The PAP must review its flawed immigration policy and not continue to treat PRs as a numbers game to increase the GDP.

Since PMs Lee and Goh increased the number of PRs from 112,100 in 1990 to 541,000 in 2010, their numbers have been on a decline. Some serious issues need to be addressed.


(It’s not difficult to understand why PAP has given out such a huge number of PRs to foreigners: without housing, education and healthcare grants/subsidies, the exorbitant living costs would have turned them away. After giving them a free taste of our benefits, wouldn’t these grateful PRs-turned-new-citizens vote for PAP? Or perhaps LKY just wanted to Singaporeans to fight for our rights to be called Singaporeans byhaving 524,600 PR spurs stuck into our hides?)

Ordinary Singaporeans should be concerned because the increase in PR numbers has directly affected us: more than 90% are from third world countries and willing to settle for lower wages. Most are here to make the best of PAP’s generosity at our expense. There is nothing wrong with wanting the best for ourselves. The problem is PAP’s flawed policy has affected every one of our basic needs by squandering limited public resources on foreigners.

PAP should provide a breakdown on the billions in grants and subsidies given to 524,600 PRs.

It defies common sense for PAP to insist on the need for more than 500,000 PRs to select only 20,000 new citizens. Many PRs also have dubious qualifications from unheard of universities. It’s really an insult to Singaporeans to compare people like IDA’s Nisha to our local university graduates.

PRs have been leaving Singapore permanently at an alarming rate but this doesn’t seem to bother our scholars one bit.
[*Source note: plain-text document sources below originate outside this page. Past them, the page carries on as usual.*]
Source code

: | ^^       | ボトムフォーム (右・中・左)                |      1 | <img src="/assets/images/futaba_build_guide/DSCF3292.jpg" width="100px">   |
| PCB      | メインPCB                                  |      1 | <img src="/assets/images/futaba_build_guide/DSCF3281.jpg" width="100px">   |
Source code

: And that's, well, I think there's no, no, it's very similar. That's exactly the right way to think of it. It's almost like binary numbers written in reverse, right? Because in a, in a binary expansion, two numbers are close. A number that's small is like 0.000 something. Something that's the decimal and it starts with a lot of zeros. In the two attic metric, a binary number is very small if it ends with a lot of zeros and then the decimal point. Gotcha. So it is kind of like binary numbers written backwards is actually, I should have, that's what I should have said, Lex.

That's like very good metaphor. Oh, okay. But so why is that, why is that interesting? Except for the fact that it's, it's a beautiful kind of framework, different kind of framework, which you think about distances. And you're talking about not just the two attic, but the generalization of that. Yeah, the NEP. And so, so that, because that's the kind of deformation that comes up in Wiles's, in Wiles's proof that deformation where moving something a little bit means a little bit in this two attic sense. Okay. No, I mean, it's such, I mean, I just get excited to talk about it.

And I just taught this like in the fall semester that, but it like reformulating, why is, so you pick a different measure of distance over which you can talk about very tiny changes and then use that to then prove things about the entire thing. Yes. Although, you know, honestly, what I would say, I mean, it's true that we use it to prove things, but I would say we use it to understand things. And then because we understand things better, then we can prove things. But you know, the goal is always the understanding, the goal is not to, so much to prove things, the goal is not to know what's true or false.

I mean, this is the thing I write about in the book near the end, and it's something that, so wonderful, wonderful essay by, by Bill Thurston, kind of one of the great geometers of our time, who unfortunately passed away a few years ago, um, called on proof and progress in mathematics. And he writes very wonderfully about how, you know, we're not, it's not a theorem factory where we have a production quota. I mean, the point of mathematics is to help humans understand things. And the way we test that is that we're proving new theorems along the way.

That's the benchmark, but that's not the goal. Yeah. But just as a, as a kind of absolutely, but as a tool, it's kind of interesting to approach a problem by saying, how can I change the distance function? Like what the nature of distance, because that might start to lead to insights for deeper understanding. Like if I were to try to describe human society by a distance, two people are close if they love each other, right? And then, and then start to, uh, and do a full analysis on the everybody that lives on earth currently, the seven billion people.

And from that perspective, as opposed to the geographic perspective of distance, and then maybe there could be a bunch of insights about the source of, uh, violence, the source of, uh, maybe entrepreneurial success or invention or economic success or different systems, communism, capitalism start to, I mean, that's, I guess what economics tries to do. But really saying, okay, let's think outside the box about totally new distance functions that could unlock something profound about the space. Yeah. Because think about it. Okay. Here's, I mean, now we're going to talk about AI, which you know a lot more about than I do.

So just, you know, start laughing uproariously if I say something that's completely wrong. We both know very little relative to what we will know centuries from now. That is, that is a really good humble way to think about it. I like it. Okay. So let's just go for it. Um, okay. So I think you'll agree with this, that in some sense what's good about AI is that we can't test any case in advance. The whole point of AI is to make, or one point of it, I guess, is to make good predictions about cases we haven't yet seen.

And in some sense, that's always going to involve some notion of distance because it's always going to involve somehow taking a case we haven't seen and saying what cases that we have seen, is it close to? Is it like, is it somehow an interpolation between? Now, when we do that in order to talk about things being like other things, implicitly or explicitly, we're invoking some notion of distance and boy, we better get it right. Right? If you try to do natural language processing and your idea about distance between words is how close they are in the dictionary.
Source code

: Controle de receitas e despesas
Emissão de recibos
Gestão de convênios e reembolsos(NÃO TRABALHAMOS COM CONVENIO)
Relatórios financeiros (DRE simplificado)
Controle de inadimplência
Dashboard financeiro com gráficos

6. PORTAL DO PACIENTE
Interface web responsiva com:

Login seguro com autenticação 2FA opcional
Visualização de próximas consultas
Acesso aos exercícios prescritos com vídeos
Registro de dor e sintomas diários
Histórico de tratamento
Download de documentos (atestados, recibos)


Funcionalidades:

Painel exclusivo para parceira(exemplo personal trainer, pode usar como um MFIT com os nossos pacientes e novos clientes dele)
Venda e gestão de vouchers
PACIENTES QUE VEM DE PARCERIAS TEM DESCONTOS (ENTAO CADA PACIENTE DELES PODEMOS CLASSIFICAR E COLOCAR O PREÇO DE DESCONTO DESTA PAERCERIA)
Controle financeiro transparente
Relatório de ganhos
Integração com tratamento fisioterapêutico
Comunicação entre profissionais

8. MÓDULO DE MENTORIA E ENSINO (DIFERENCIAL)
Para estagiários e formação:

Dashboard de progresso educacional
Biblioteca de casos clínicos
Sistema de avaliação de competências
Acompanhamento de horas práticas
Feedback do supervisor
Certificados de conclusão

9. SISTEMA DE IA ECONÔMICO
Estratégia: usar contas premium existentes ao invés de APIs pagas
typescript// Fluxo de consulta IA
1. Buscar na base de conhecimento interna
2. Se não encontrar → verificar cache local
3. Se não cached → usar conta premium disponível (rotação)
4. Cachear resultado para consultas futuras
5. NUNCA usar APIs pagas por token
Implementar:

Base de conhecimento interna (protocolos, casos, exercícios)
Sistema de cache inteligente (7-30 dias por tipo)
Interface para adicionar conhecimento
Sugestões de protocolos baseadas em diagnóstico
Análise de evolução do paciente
What are the serious issues that have made them pack up and balik kampong? Chances are it’s the same problems faced by Singaporeans: our high cost of living.

How many PRs have left recently? Since 2010, the number of new PRs is estimated to be around 177,000. Assuming an average 90% of new citizens come from the PR stock, an estimated 18,000 annually or 108,000 over 6 years became new citizens. The net increase in PRs over 6 years should be about 69,000.
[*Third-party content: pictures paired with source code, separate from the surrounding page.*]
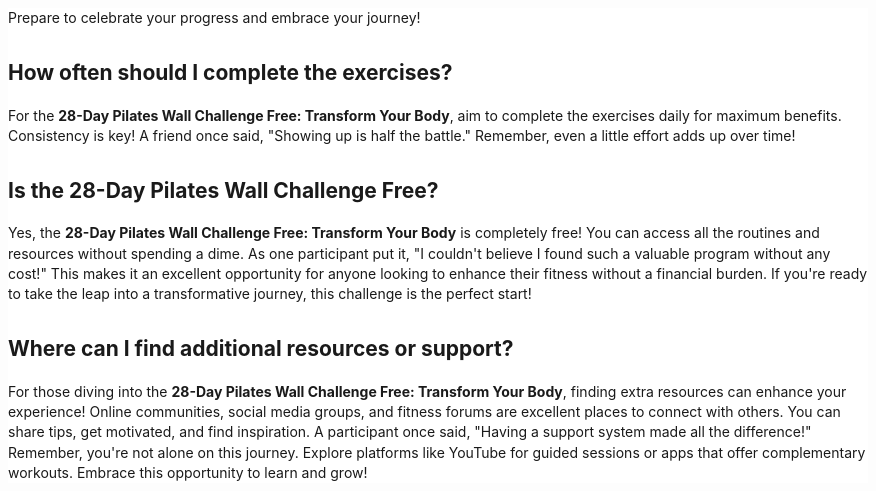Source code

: Prepare to celebrate your progress and embrace your journey! 
## How often should I complete the exercises?

For the **28-Day Pilates Wall Challenge Free: Transform Your Body**, aim to complete the exercises daily for maximum benefits. Consistency is key! A friend once said, "Showing up is half the battle." Remember, even a little effort adds up over time! 
## Is the 28-Day Pilates Wall Challenge Free?

Yes, the **28-Day Pilates Wall Challenge Free: Transform Your Body** is completely free! You can access all the routines and resources without spending a dime. As one participant put it, "I couldn't believe I found such a valuable program without any cost!" This makes it an excellent opportunity for anyone looking to enhance their fitness without a financial burden. If you're ready to take the leap into a transformative journey, this challenge is the perfect start! 
## Where can I find additional resources or support?

For those diving into the **28-Day Pilates Wall Challenge Free: Transform Your Body**, finding extra resources can enhance your experience! Online communities, social media groups, and fitness forums are excellent places to connect with others. You can share tips, get motivated, and find inspiration. A participant once said, "Having a support system made all the difference!" Remember, you're not alone on this journey. Explore platforms like YouTube for guided sessions or apps that offer complementary workouts. Embrace this opportunity to learn and grow! 
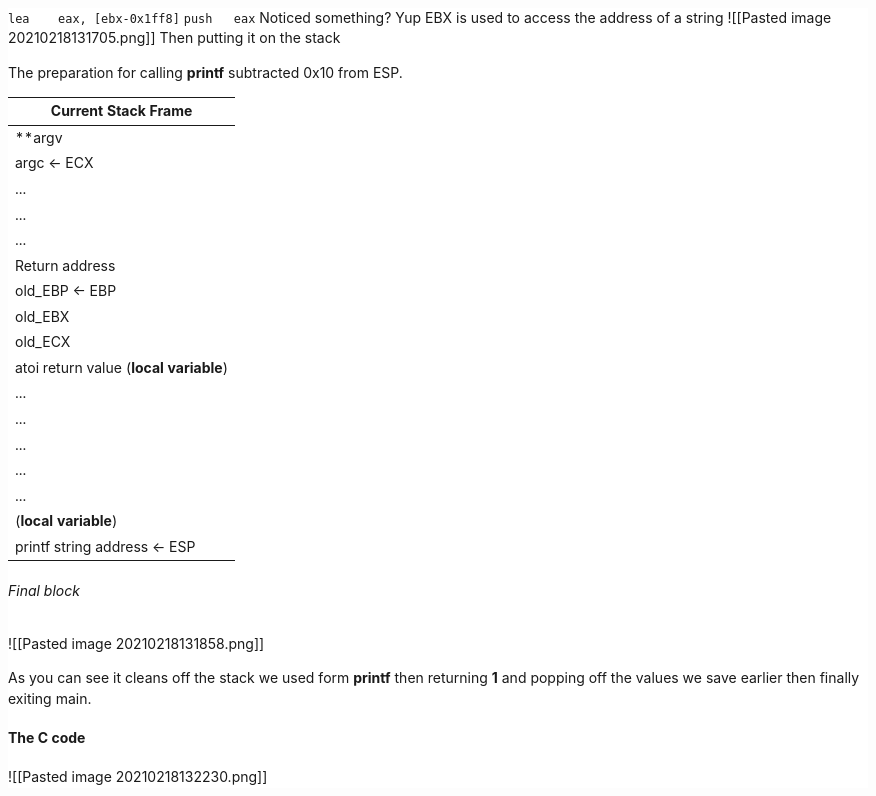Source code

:`lea	eax, [ebx-0x1ff8]`
`push	eax`
Noticed something? Yup EBX is used to access the address of a string
![[Pasted image 20210218131705.png]]
Then putting it on the stack

The preparation for calling **printf** subtracted 0x10 from ESP.

|Current Stack Frame|
|---|
|\*\*argv|
|argc <- ECX|
|...|
|...|
|...|
|Return address|
|old_EBP <- EBP|
|old_EBX|
|old_ECX|
| atoi return value (**local variable**)|
|...|
|...|
|...|
|...|
|...|
|(**local variable**)|
|printf string address <- ESP|

###### Final block
![[Pasted image 20210218131858.png]]

As you can see it cleans off the stack we used form **printf** then returning **1** and popping off the values we save earlier then finally exiting main.

#### The C code
![[Pasted image 20210218132230.png]]
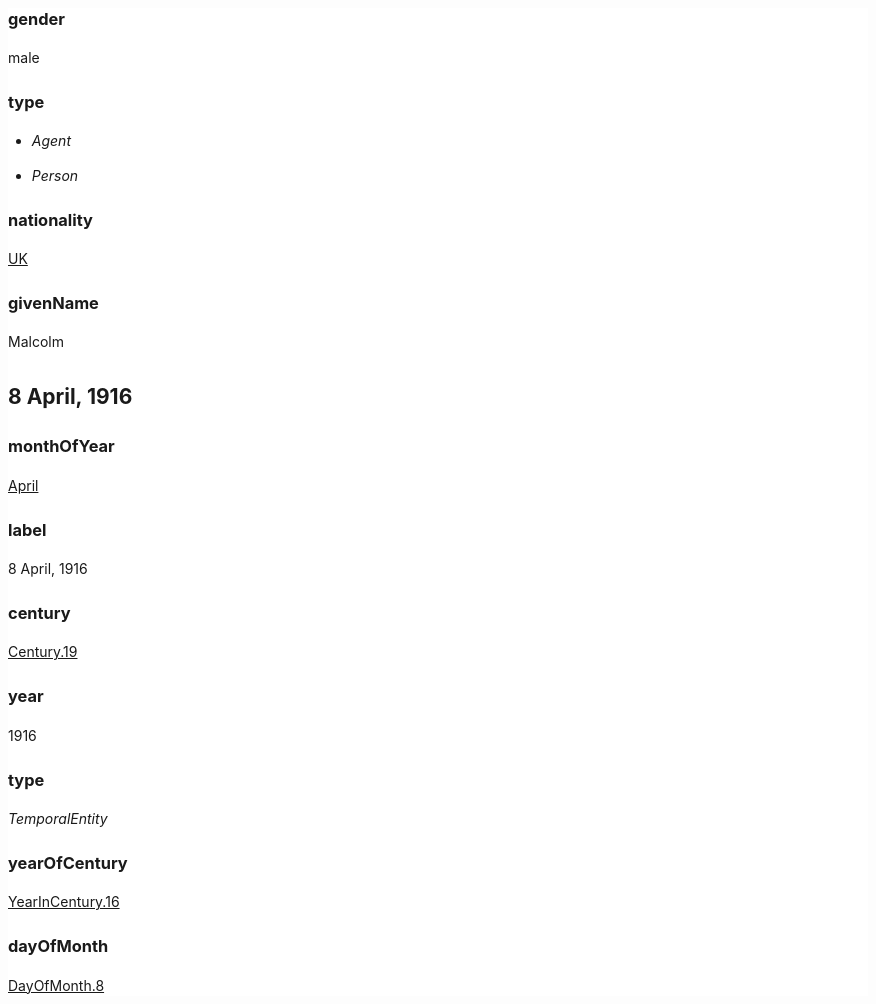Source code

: ### gender


male

### type

 - *Agent*

 - *Person*

### nationality


[UK](#UK)

### givenName


Malcolm

## 8 April, 1916

### monthOfYear


[April](#April)

### label


8 April, 1916

### century


[Century.19](#Century.19)

### year


1916

### type


*TemporalEntity*

### yearOfCentury


[YearInCentury.16](#YearInCentury.16)

### dayOfMonth


[DayOfMonth.8](#DayOfMonth.8)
Year New PR s New citizens Net PR s
2010 – 2016 177000 108000 69000

Instead of an increase, the number of PRs has actually decreased by 16,400 since 2010. This brings the total number who have left permanently to about 85,400 (69000 + 16400) or 14,000 annually. (Perhaps Chan Chun Sing would like to remind PRs that they also need to fight to be called Singapore PRs which many now think is just a piece of tissue paper?)

The number of foreigners giving up Singapore permanent residency should be a world record. Unlike PRs and new citizens in other countries who are there for the long haul, a large number of Singapore PRs are simply here to have our lunches.

Singaporeans who voted for such a flawed immigration policy should bear in mind that they have screwed up not only themselves but their children’s future. Isn’t our Singapore PR a piece of tissue paper?